Take for example the zucchinis. Two plants from the same batch, planted at the same time. The one on the left is in the square foot garden, and just very recently started growing a little. Despite its tiny size, it has bloomed, but I've seen this other years. The tiny plants can't grow a proper squash, so it will get to be a few inches then go soft and rotten on the vine, never reaching a proper size. The one on the right was planted in a container bag into planting soil that I bought for $9.99 at the gardening store. The one on the right is flourishing and I have confidence that those blossoms will actually bear fruit.
Similarly, I have 4 tomato plants in the square foot garden, and one in a container bag. The ones in the garden on the left are tiny, with a few odd blossoms. The one in the container is huge and has set fruit.
In past years, I've had promising potato plants, but the harvest always turns out to be about the same number of potatoes as I planted. So again, the potatoes have been put into bags. The plants started out in 4" of soil at the bottom of the bags, and bit by bit I've added enough soil until the bags are full. No guarantees that I'll get a bigger harvest this year, but I hope so.

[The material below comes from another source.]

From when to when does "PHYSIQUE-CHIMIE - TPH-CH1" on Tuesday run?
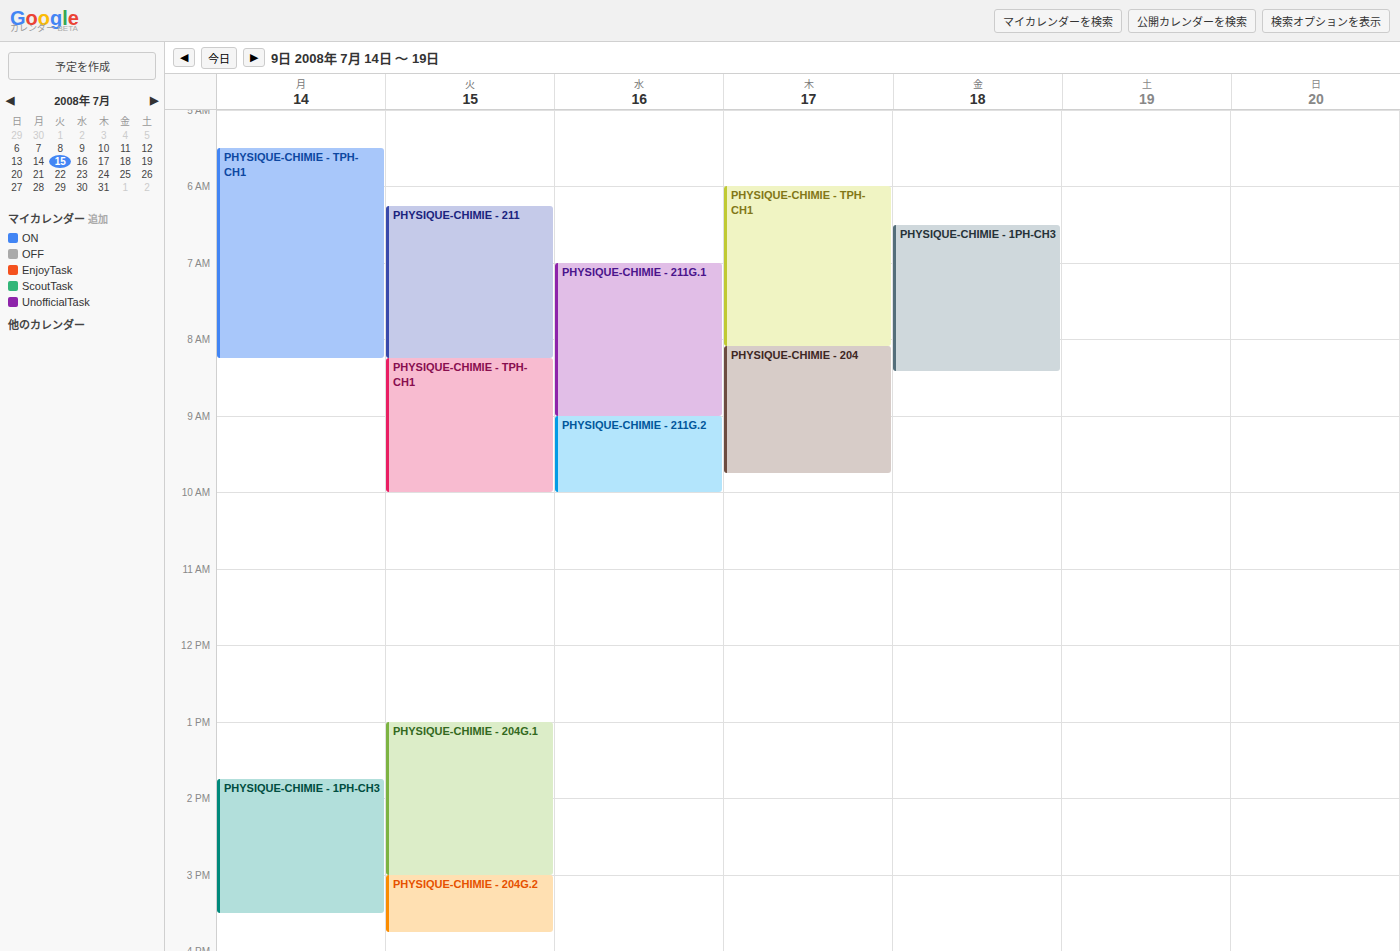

The square foot garden that formerly held potatoes has now become my onion and carrot garden. The onions are flourishing but the carrots aren't. I hope that under those huge green onion tops are delicious and oniony onions, but considering how my potato plants looked great but had not much under the soil, I'm not confident.

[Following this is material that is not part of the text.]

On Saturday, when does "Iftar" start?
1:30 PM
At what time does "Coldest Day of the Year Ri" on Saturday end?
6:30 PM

Conclusion: These shallow square feet gardens aren't as effective as the book promised. It's just not as easy as they say to get soil that's so fabulous it can grow good plants in tiny spaces. If I total up the cost of the building materials, the soil, and then all the fertilizers, composts, and worm castings I've purchased to try to get something to grow, it's embarrassing. It makes gardening look like a casual pursuit of the wealthy and privileged, rather than a frugal way to expand one's food budget. Sure, a lovely homegrown tomato is priceless, but I don't have limitless money to throw away on trying to grow one. I could have bought bushels of fabulous produce every summer at the farmer's market for a lot less money.
2 comments:
I feel your pain! Gardening can be an expensive thing, unfortunately. We keep a deck garden of containers - tomatoes, herbs, cukes, and for the first time this year, peppers. We learn something new every year - but I think each yard is its own climatic zone and a lot relies on trial and error. We grow garlic by the roses down in the back yard, but we don't bother with veggies down there because we simply have too much shade. I feel badly about not growing a tonne of my own food, but the truth is, someone has to support the local farmstands :)
Reading this makes me so glad that I didn't make the square foot garden that I wanted to last year!